Before our invention IBM® has created through the work of many highly talented engineers beginning with machines known as the IBM System 360 in the 1960s to the present, a special architecture which, because of its essential nature to a computing system, became known as “the mainframe” whose principles of operation state the architecture of the machine by describing the instructions which may be executed upon the “mainframe” implementation of the instructions which had been invented by IBM inventors and adopted, because of their significant contribution to improving the state of the computing machine represented by “the mainframe”, as significant contributions by inclusion in IBM's Principles of Operation as stated over the years. The First Edition of the z/Architecture® Principles of Operation which was published December, 2000 has become the standard published reference as SA22-7832-00. The first machine to implement both binary floating point BFP and hexadecimal floating point HFP architectures in hardware providing a floating point unit was the 1998 IBM S/390 G5 Processor.

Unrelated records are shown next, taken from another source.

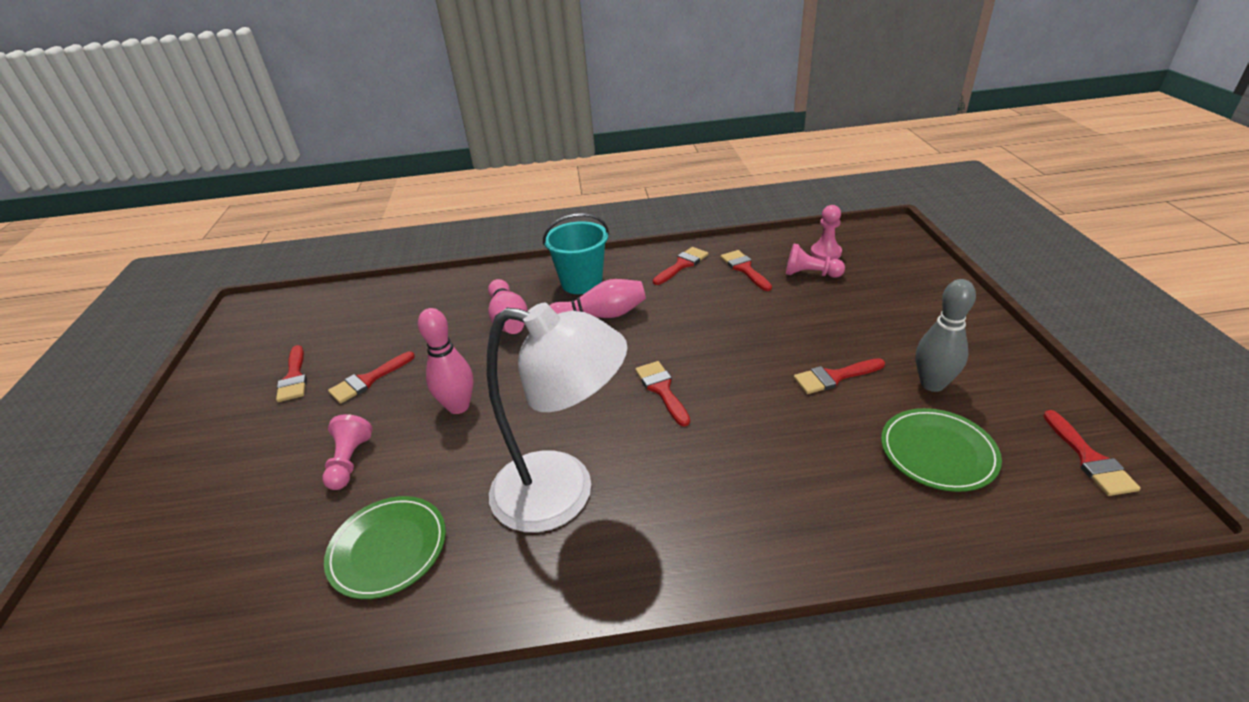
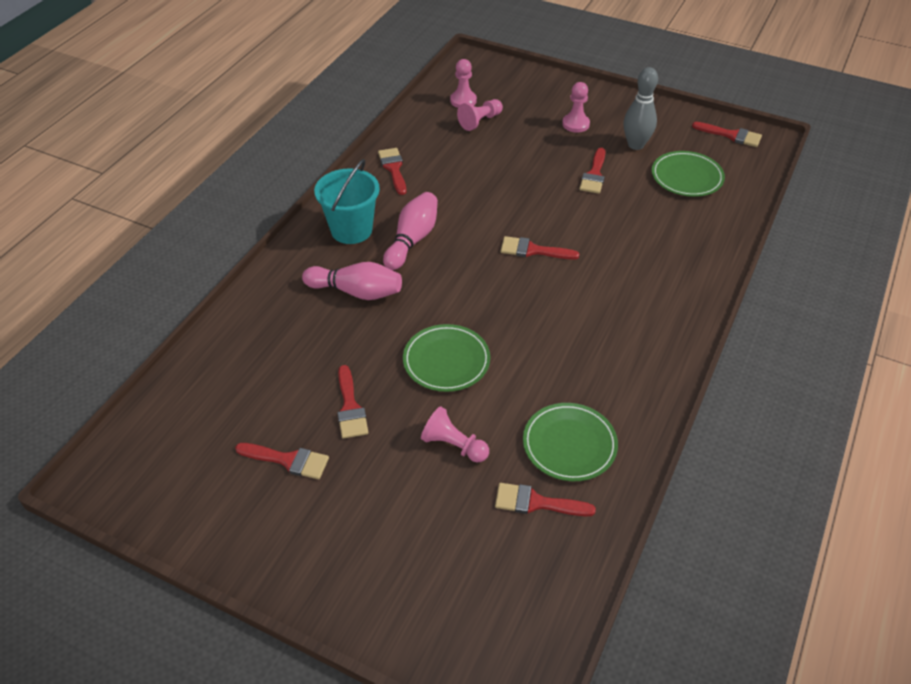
camera: 60 degrees left, 10 degrees up
pink bowling pin [418,308,474,414] -> green plate [403,324,490,392]
white lamp [487,303,627,532] -> none
red brush [721,250,772,291] -> red brush moved to [495,483,596,516]
none -> pink pawn [562,82,590,132]

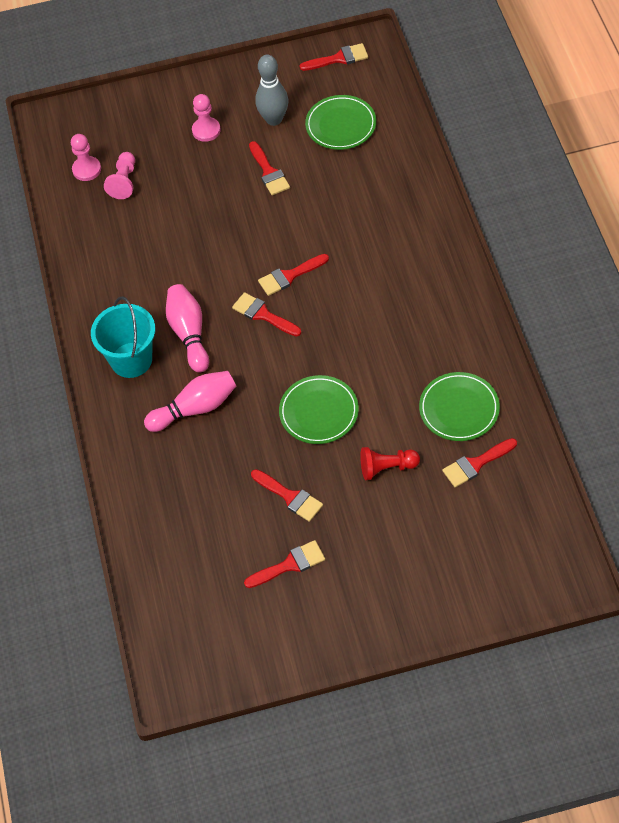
camera: 35 degrees left, 10 degrees up
red brush [378,148,406,195] -> red brush moved to [232,292,301,337]
pink pawn [421,406,489,463] -> red pawn [360,447,420,480]

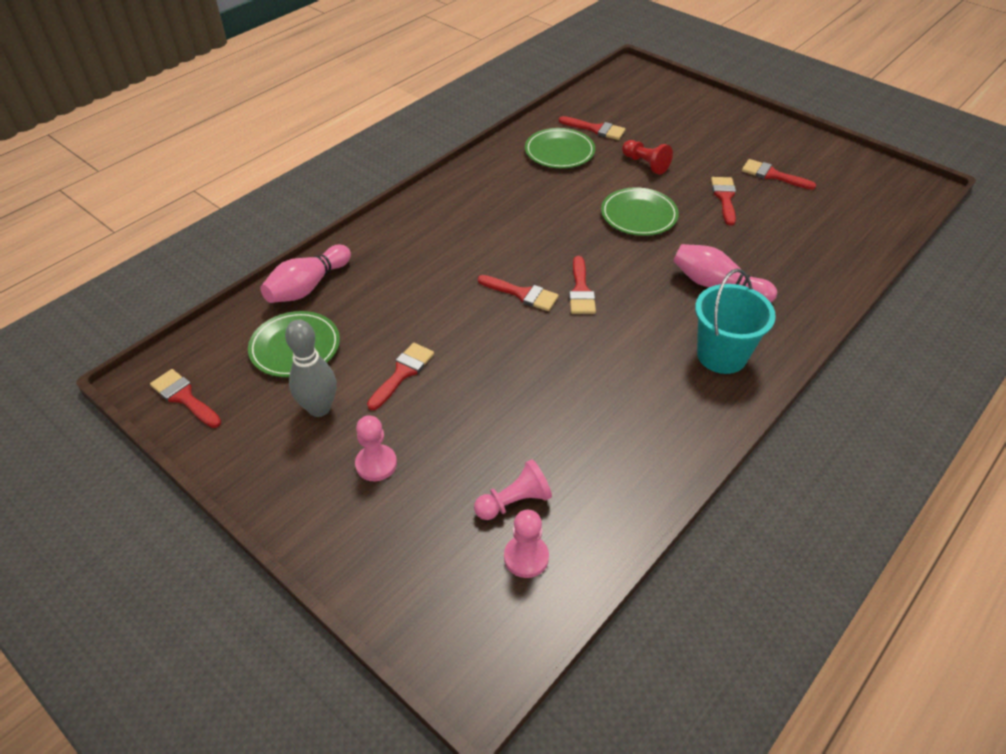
camera: 130 degrees left, 10 degrees down
pink bowling pin [166,284,209,373] -> pink bowling pin moved to [260,245,351,303]

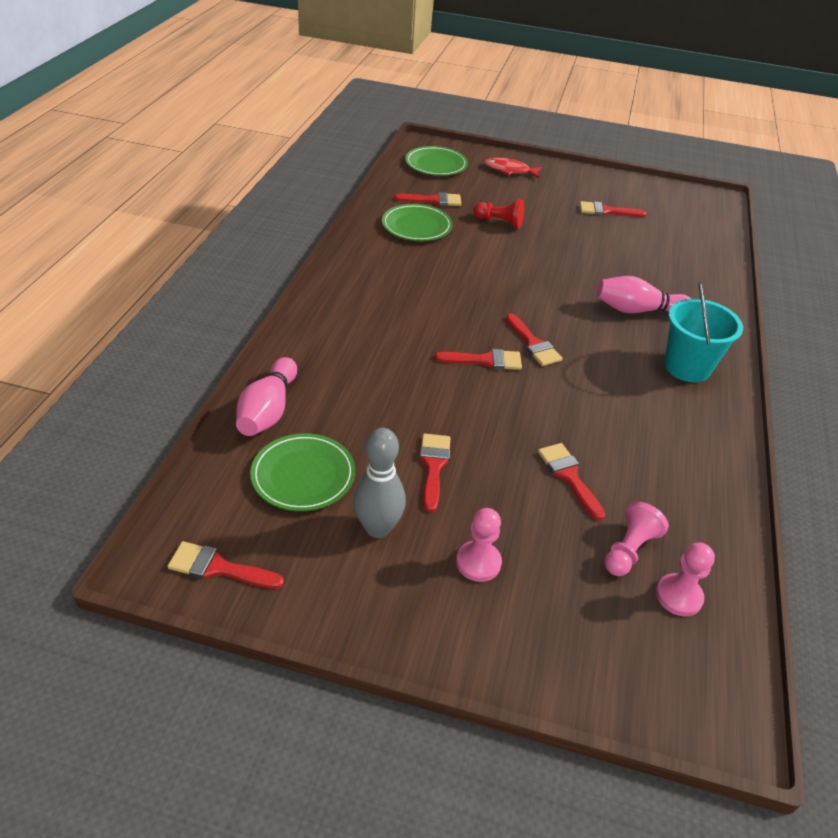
camera: 30 degrees left, 5 degrees down
green plate [601,187,679,236] -> green plate moved to [405,146,468,176]
red brush [711,177,736,226] -> red brush moved to [538,443,605,521]
none -> red fish [484,157,542,178]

A hexadecimal dataflow is used which requires binary operands to be converted to hexadecimal operands before they are operated on. The HFP instructions are capable of performing one add or one multiply per cycle with a latency of about 3 cycles. The BFP instructions can only be pipelined one instruction every other cycle and the latency is 5 or 6 cycles due to the extra conversion cycles and rounding cycle.
We determined that further new hexadecimal floating point instructions would assist the art and could be included in a z/Architecture machine and also emulated by others in simpler machines, as described herein. Improvements have been made to the Floating Point Unit itself.